Fabian Hauck, Germany
Klinikum der Universität München Dr von Hauner Children's HospitalPresenter of 4 Presentations
HETEROZYGOUS OAS1 GAIN-OF-FUNCTION VARIANTS CAUSE A POLYMORPHIC AUTOINFLAMMATORY AND IMMUNODEFICIENCY SYNDROME
Abstract
Background and Aims
The genetic, molecular, and cellular analysis of autoinflammatory and immunodeficiency disorders contributes to our understanding of human immunity and leads to the development of targeted therapies. Oligoadenylate synthase 1 (OAS1) is an intracellular double-stranded RNA sensor that generates the second messenger 2'-5'-oligoadenylate to activate RNaseL as a means of antiviral defense. We analyzed four unrelated patients with a polymorphic syndrome of fever, dermatitis, pulmonary alveolar proteinosis, inflammatory bowel disease, and hypogammaglobulinemia.
Methods
We performed exome and transcriptome sequencing, RNA and protein biochemistry, heterologous and autologous molecular and cellular functional analyses, cellular and serologic immune phenotyping, and allogeneic hematopoietic stem cell transplantation.
Results
We found three de novoheterozygous OAS1variants in four unrelated patients. Variant OAS1 proteins showed double-stranded RNA-independent increased in vitro enzyme activity. They constitutively activated RNaseL resulting in increased RNA cleavage in a heterologous cell system as well as in primary monocytes and B cells. This lead to an increased interferon response, spontaneous monocyte and B cell apoptosis, impaired monocyte and B cell differentiation and function, and impaired cellular co-stimulation towards T cells. Allogeneic hematopoietic stem cell transplantation corrected the otherwise lethal phenotype.
Conclusions
Heterozygous OAS1 gain-of-function variants cause a polymorphic autoinflammatory and immunodeficiency syndrome that can be cured by allogeneic hematopoietic stem cell transplantation. OAS1 emerges as a critical regulator of monocyte and B cell human biology.

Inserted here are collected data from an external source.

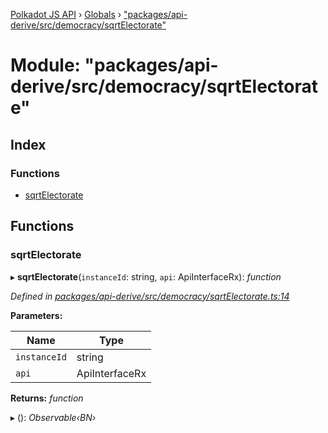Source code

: [Polkadot JS API](../README.md) › [Globals](../globals.md) › ["packages/api-derive/src/democracy/sqrtElectorate"](_packages_api_derive_src_democracy_sqrtelectorate_.md)

# Module: "packages/api-derive/src/democracy/sqrtElectorate"

## Index

### Functions

* [sqrtElectorate](_packages_api_derive_src_democracy_sqrtelectorate_.md#sqrtelectorate)

## Functions

###  sqrtElectorate

▸ **sqrtElectorate**(`instanceId`: string, `api`: ApiInterfaceRx): *function*

*Defined in [packages/api-derive/src/democracy/sqrtElectorate.ts:14](https://github.com/polkadot-js/api/blob/b6d1be6ee5/packages/api-derive/src/democracy/sqrtElectorate.ts#L14)*

**Parameters:**

Name | Type |
------ | ------ |
`instanceId` | string |
`api` | ApiInterfaceRx |

**Returns:** *function*

▸ (): *Observable‹BN›*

EBV POSITIVE SMOOTH MUSCLE TUMORS AS MANIFESTATION OF INBORN ERRORS OF IMMUNITY
Abstract
Abstract Body
EBV positive smooth muscle tumors are a rare oncological entity that can develop in secondary immunodeficiency such as human immunodeficiency virus-infection or solid organ transplantation. In addition, in rare pediatric cases EBV positive smooth muscle tumors can develop in the context of primary immunodeficiency such as CARMIL2 deficiency. In secondary immunodeficiency and when the underlying condition can not be cured, the treatment of EBV positive smooth muscle tumors is based on surgery in combination with antiretroviral and reduced or altered immunosuppressive pharmacotherapy, respectively. However, when cellular immunity cannot be reestablished or EBV positive smooth muscle tumors cannot completely be resected, long-term survival is poor. Importantly, allogeneic hematopoietic blood stem cell transplantation resulted in cure of immunodeficiency and EBV positive smooth muscle tumors in a GATA-2 deficient patient and is ongoing in a CARMIL2 deficient patient. Thus, in the absence of secondary immunodeficiency patients presenting with EBV positive smooth muscle tumors should be thoroughly evaluated for primary immunodeficiency disorders and patients with known primary immunodeficiency presenting with smooth muscle tumors should be evaluated for an underlying ectopic EBV infection. Allogeneic hematopoietic stem cell transplantation should be taken into consideration in these cases.